A Energisa Mato Grosso, por meio de sua assessoria, reforçou que apesar de o percentual indicar uma alta de custos ao consumidor, “o índice de Reajuste Tarifário Anual da concessionária, regulado e aprovado pela Aneel e previsto no contrato de concessão da empresa, variou abaixou dos índices inflacionários do período que serviu de cálculo para se chegar ao indexador da Energisa. A variação do IGP-M foi de 11,56% e do IPCA de 9,51%”. 

 

PLANILHA – Como detalha a Energisa, a prestação do serviço de Distribuição de energia elétrica representou 2,66% do reajuste tarifário – ou seja, este é o valor que ficará para cobrir os custos da empresa ao longo dos próximos 12 meses. 

 

No cálculo da Aneel para a Energisa Mato Grosso, os custos de compra de energia elétrica responderam por 1,39% do valor total do reajuste. A compra de energia elétrica das termelétricas – cujo custo é mais alto – foi a principal razão do aumento desta parcela. 

 

Em suma, o reajuste anual, com exceção dos anos em que há revisão tarifária periódica (a cada quatro anos), ocorre sempre na data de aniversário da assinatura do contrato entre a empresa e a União. A ‘fórmula’ contratual leva em conta os custos que a distribuidora não gerencia (parcela A), como o valor da energia comprada, os encargos setoriais e o gasto com a transmissão.
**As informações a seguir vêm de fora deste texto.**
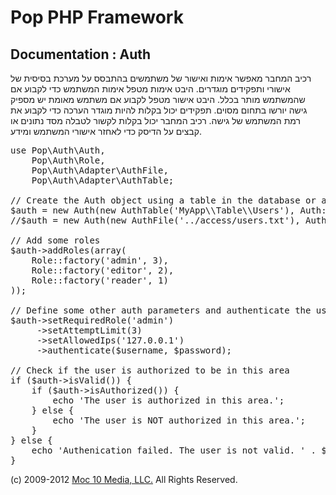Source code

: Pop PHP Framework
=================

Documentation : Auth
--------------------

רכיב המחבר מאפשר אימות ואישור של משתמשים בהתבסס על מערכת בסיסית של אישורי ותפקידים מוגדרים. היבט אימות מטפל אימות המשתמש כדי לקבוע אם שהמשתמש מותר בכלל. היבט אישור מטפל לקבוע אם משתמש מאומת יש מספיק גישה יורשו בתחום מסוים. תפקידים יכול בקלות להיות מוגדר הערכה כדי לקבוע את רמת המשתמש של גישה. רכיב המחבר יכול בקלות לקשור לטבלה מסד נתונים או קבצים על הדיסק כדי לאחזר אישורי המשתמש ומידע.

<pre>
use Pop\Auth\Auth,
    Pop\Auth\Role,
    Pop\Auth\Adapter\AuthFile,
    Pop\Auth\Adapter\AuthTable;

// Create the Auth object using a table in the database or a local access file.
$auth = new Auth(new AuthTable('MyApp\\Table\\Users'), Auth::ENCRYPT_SHA1);
//$auth = new Auth(new AuthFile('../access/users.txt'), Auth::ENCRYPT_SHA1);

// Add some roles
$auth->addRoles(array(
    Role::factory('admin', 3),
    Role::factory('editor', 2),
    Role::factory('reader', 1)
));

// Define some other auth parameters and authenticate the user
$auth->setRequiredRole('admin')
     ->setAttemptLimit(3)
     ->setAllowedIps('127.0.0.1')
     ->authenticate($username, $password);

// Check if the user is authorized to be in this area
if ($auth->isValid()) {
    if ($auth->isAuthorized()) {
        echo 'The user is authorized in this area.';
    } else {
        echo 'The user is NOT authorized in this area.';
    }
} else {
    echo 'Authenication failed. The user is not valid. ' . $auth->getResultMessage();
}
</pre>

(c) 2009-2012 [Moc 10 Media, LLC.](http://www.moc10media.com) All Rights Reserved.
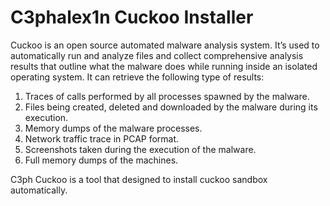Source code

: # C3phalex1n Cuckoo Installer

Cuckoo is an open source automated malware analysis system. It’s used to automatically run and analyze files and collect comprehensive analysis results that outline what the malware does while running inside an isolated operating system. It can retrieve the following type of results:

  1. Traces of calls performed by all processes spawned by the malware.
  2. Files being created, deleted and downloaded by the malware during its execution.
  3. Memory dumps of the malware processes.
  4. Network traffic trace in PCAP format.
  5. Screenshots taken during the execution of the malware.
  6. Full memory dumps of the machines.

C3ph Cuckoo is a tool that designed to install cuckoo sandbox automatically.
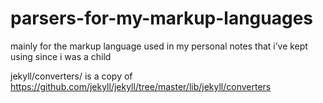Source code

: # parsers-for-my-markup-languages
mainly for the markup language used in my personal notes that i’ve kept using since i was a child

jekyll/converters/ is a copy of https://github.com/jekyll/jekyll/tree/master/lib/jekyll/converters
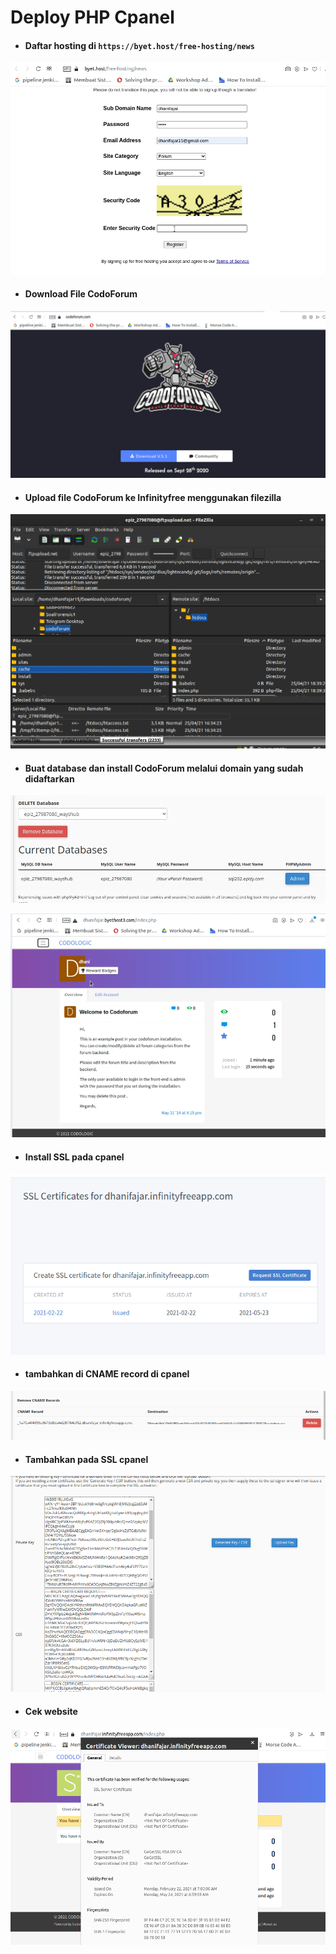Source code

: # Deploy PHP Cpanel

* #### Daftar hosting di `https://byet.host/free-hosting/news`
![01](assets/Selection_750.png)

* #### Download File CodoForum
![02](assets/Selection_757.png)

* #### Upload file CodoForum ke Infinityfree menggunakan filezilla
![03](assets/Selection_758.png)


* #### Buat database dan install CodoForum melalui domain yang sudah didaftarkan
![05](assets/Selection_763.png)



![07](assets/Selection_755.png)

* #### Install SSL pada cpanel
![08](assets/Selection_759.png)



* #### tambahkan di CNAME record di cpanel
![13](assets/Selection_761.png)


* #### Tambahkan pada SSL cpanel
![16](assets/Selection_760.png)

* #### Cek website
![17](assets/Selection_762.png)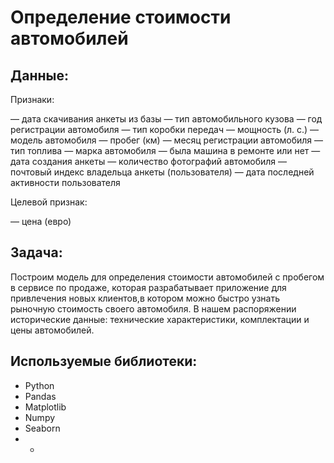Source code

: # Определение стоимости автомобилей

## Данные:

Признаки:

 — дата скачивания анкеты из базы
 — тип автомобильного кузова
 — год регистрации автомобиля
 — тип коробки передач
 — мощность (л. с.)
 — модель автомобиля
 — пробег (км)
 — месяц регистрации автомобиля
 — тип топлива
 — марка автомобиля
 — была машина в ремонте или нет
 — дата создания анкеты
 — количество фотографий автомобиля
 — почтовый индекс владельца анкеты (пользователя)
 — дата последней активности пользователя

Целевой признак:

 — цена (евро)


## Задача:

Построим модель для определения стоимости автомобилей с пробегом в сервисе по продаже, которая разрабатывает приложение для привлечения новых клиентов,в котором можно быстро узнать рыночную стоимость своего автомобиля. В нашем распоряжении исторические данные: технические характеристики, комплектации и цены автомобилей.


## Используемые библиотеки:
- Python 
- Pandas
- Matplotlib
- Numpy
- Seaborn
- -



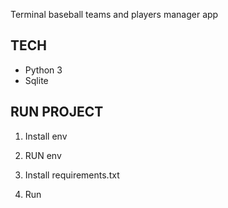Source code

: <p> Terminal baseball teams and players manager app <p> 

## TECH 

- Python 3
- Sqlite

## RUN PROJECT

1. Install env


2. RUN env


3. Install requirements.txt

4. Run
Os outros custos, considerados gerenciáveis pela empresa (parcela B), são corrigidos pelo Índice Geral de Preços ao Mercado (IGP-M), da Fundação Getúlio Vargas (FGV). 

 

ALÉM DE MT – A Aneel aprovou ontem também o reajuste tarifário para as distribuidoras CPFL Paulista e Energisa Mato Grosso do Sul. Os novos valores serão aplicados também a partir da próxima sexta-feira (8). 

 

Os consumidores residenciais atendidos pela Companhia Paulista de Força e Luz (CPFL Paulista) terão um aumento de 6,55% na conta de luz. Para as indústrias, o reajuste será de 6,56%. A distribuidora fornece energia para 4,2 milhões de unidades consumidoras localizadas em 234 municípios do interior de São Paulo. 

 

Para os consumidores residenciais da Energisa Mato Grosso do Sul (EMS), a elevação será de 7,38% e para a indústria, de 6,75%. A distribuidora atende 970 mil unidades consumidoras em 73 municípios do Mato Grosso do Sul. 

 

Segundo a Aneel, o cálculo do reajuste considera a variação de custos associados à prestação do serviço. O cálculo leva em conta a aquisição e a transmissão de energia elétrica, além dos encargos setoriais. Os custos típicos da atividade de distribuição são atualizados com base no IGP-M – Índice Geral de Preços do Mercado.